### EXERCISE DESCRIPTION
Rewrite the entries from the line holding "From when to" through the end of the entries, both ends included. Change "Tuesday" to "Saturday" and leave everything else as it is.

### MATERIAL FOR THIS TASK
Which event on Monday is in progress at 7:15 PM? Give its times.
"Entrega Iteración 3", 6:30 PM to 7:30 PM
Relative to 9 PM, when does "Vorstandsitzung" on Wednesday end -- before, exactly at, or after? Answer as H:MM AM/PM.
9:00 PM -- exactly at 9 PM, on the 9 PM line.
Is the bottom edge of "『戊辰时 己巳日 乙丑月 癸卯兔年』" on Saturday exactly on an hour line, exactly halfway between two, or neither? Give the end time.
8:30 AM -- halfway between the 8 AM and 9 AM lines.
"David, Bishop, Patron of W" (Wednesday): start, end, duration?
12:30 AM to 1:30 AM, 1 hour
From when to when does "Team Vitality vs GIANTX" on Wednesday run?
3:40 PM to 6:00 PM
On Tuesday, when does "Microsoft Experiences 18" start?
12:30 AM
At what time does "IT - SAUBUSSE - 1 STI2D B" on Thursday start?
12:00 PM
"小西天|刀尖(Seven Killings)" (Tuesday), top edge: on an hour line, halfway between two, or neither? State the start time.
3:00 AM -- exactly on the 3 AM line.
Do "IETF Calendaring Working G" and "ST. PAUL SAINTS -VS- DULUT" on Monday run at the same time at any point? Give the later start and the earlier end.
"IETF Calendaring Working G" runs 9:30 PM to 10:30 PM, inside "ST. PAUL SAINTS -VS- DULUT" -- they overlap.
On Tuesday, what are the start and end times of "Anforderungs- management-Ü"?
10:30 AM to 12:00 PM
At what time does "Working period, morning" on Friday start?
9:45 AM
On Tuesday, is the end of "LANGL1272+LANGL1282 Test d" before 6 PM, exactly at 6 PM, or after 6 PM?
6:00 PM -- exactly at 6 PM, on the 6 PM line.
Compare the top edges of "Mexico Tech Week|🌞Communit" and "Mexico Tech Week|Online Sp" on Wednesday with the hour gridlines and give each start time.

### RESULT
From when to when does "Team Vitality vs GIANTX" on Wednesday run?
3:40 PM to 6:00 PM
On Saturday, when does "Microsoft Experiences 18" start?
12:30 AM
At what time does "IT - SAUBUSSE - 1 STI2D B" on Thursday start?
12:00 PM
"小西天|刀尖(Seven Killings)" (Saturday), top edge: on an hour line, halfway between two, or neither? State the start time.
3:00 AM -- exactly on the 3 AM line.
Do "IETF Calendaring Working G" and "ST. PAUL SAINTS -VS- DULUT" on Monday run at the same time at any point? Give the later start and the earlier end.
"IETF Calendaring Working G" runs 9:30 PM to 10:30 PM, inside "ST. PAUL SAINTS -VS- DULUT" -- they overlap.
On Saturday, what are the start and end times of "Anforderungs- management-Ü"?
10:30 AM to 12:00 PM
At what time does "Working period, morning" on Friday start?
9:45 AM
On Saturday, is the end of "LANGL1272+LANGL1282 Test d" before 6 PM, exactly at 6 PM, or after 6 PM?
6:00 PM -- exactly at 6 PM, on the 6 PM line.
Compare the top edges of "Mexico Tech Week|🌞Communit" and "Mexico Tech Week|Online Sp" on Wednesday with the hour gridlines and give each start time.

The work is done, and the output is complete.